◆ What is being asked
Go over the data and copy out each line with "Funktion" in it.

◆ Provided data
[Start of section]

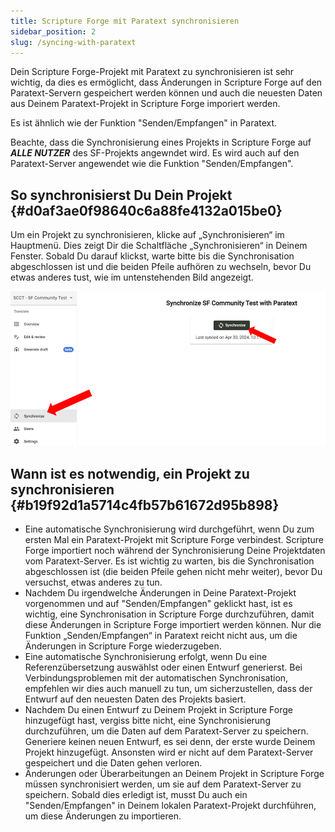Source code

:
 ```yaml
---
title: Scripture Forge mit Paratext synchronisieren
sidebar_position: 2
slug: /syncing-with-paratext
---
```


Dein Scripture Forge-Projekt mit Paratext zu synchronisieren ist sehr wichtig, da dies es ermöglicht, dass Änderungen in Scripture Forge auf den Paratext-Servern gespeichert werden können und auch die neuesten Daten aus Deinem Paratext-Projekt in Scripture Forge imporiert werden.

Es ist ähnlich wie der Funktion "Senden/Empfangen" in Paratext.

Beachte, dass die Synchronisierung eines Projekts in Scripture Forge auf _**ALLE NUTZER**_ des SF-Projekts angewndet wird. Es wird auch auf den Paratext-Server angewendet wie die Funktion "Senden/Empfangen".

## **So synchronisierst Du Dein Projekt** {#d0af3ae0f98640c6a88fe4132a015be0}

Um ein Projekt zu synchronisieren, klicke auf „Synchronisieren“ im Hauptmenü. Dies zeigt Dir die Schaltfläche „Synchronisieren“ in Deinem Fenster. Sobald Du darauf klickst, warte bitte bis die Synchronisation abgeschlossen ist und die beiden Pfeile aufhören zu wechseln, bevor Du etwas anderes tust, wie im untenstehenden Bild angezeigt.

![](./1990846672.png)

## **Wann ist es notwendig, ein Projekt zu synchronisieren** {#b19f92d1a5714c4fb57b61672d95b898}

- Eine automatische Synchronisierung wird durchgeführt, wenn Du zum ersten Mal ein Paratext-Projekt mit Scripture Forge verbindest. Scripture Forge importiert noch während der Synchronisierung Deine Projektdaten vom Paratext-Server. Es ist wichtig zu warten, bis die Synchronisation abgeschlossen ist (die beiden Pfeile gehen nicht mehr weiter), bevor Du versuchst, etwas anderes zu tun.
- Nachdem Du irgendwelche Änderungen in Deine Paratext-Projekt vorgenommen und auf "Senden/Empfangen" geklickt hast, ist es wichtig, eine Synchronisation in Scripture Forge durchzuführen, damit diese Änderungen in Scripture Forge importiert werden können. Nur die Funktion „Senden/Empfangen“ in Paratext reicht nicht aus, um die Änderungen in Scripture Forge wiederzugeben.
- Eine automatische Synchronisierung erfolgt, wenn Du eine Referenzübersetzung auswählst oder einen Entwurf generierst. Bei Verbindungsproblemen mit der automatischen Synchronisation, empfehlen wir dies auch manuell zu tun, um sicherzustellen, dass der Entwurf auf den neuesten Daten des Projekts basiert.
- Nachdem Du einen Entwurf zu Deinem Projekt in Scripture Forge hinzugefügt hast, vergiss bitte nicht, eine Synchronisierung durchzuführen, um die Daten auf dem Paratext-Server zu speichern. Generiere keinen neuen Entwurf, es sei denn, der erste wurde Deinem Projekt hinzugefügt. Ansonsten wird er nicht auf dem Paratext-Server gespeichert und die Daten gehen verloren.
- Änderungen oder Überarbeitungen an Deinem Projekt in Scripture Forge müssen synchronisiert werden, um sie auf dem Paratext-Server zu speichern. Sobald dies erledigt ist, musst Du auch ein "Senden/Empfangen" in Deinem lokalen Paratext-Projekt durchführen, um diese Änderungen zu importieren.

[End of section]

◆ Solution for this exercise
Es ist ähnlich wie der Funktion "Senden/Empfangen" in Paratext.
Beachte, dass die Synchronisierung eines Projekts in Scripture Forge auf _**ALLE NUTZER**_ des SF-Projekts angewndet wird. Es wird auch auf den Paratext-Server angewendet wie die Funktion "Senden/Empfangen".
- Nachdem Du irgendwelche Änderungen in Deine Paratext-Projekt vorgenommen und auf "Senden/Empfangen" geklickt hast, ist es wichtig, eine Synchronisation in Scripture Forge durchzuführen, damit diese Änderungen in Scripture Forge importiert werden können. Nur die Funktion „Senden/Empfangen“ in Paratext reicht nicht aus, um die Änderungen in Scripture Forge wiederzugeben.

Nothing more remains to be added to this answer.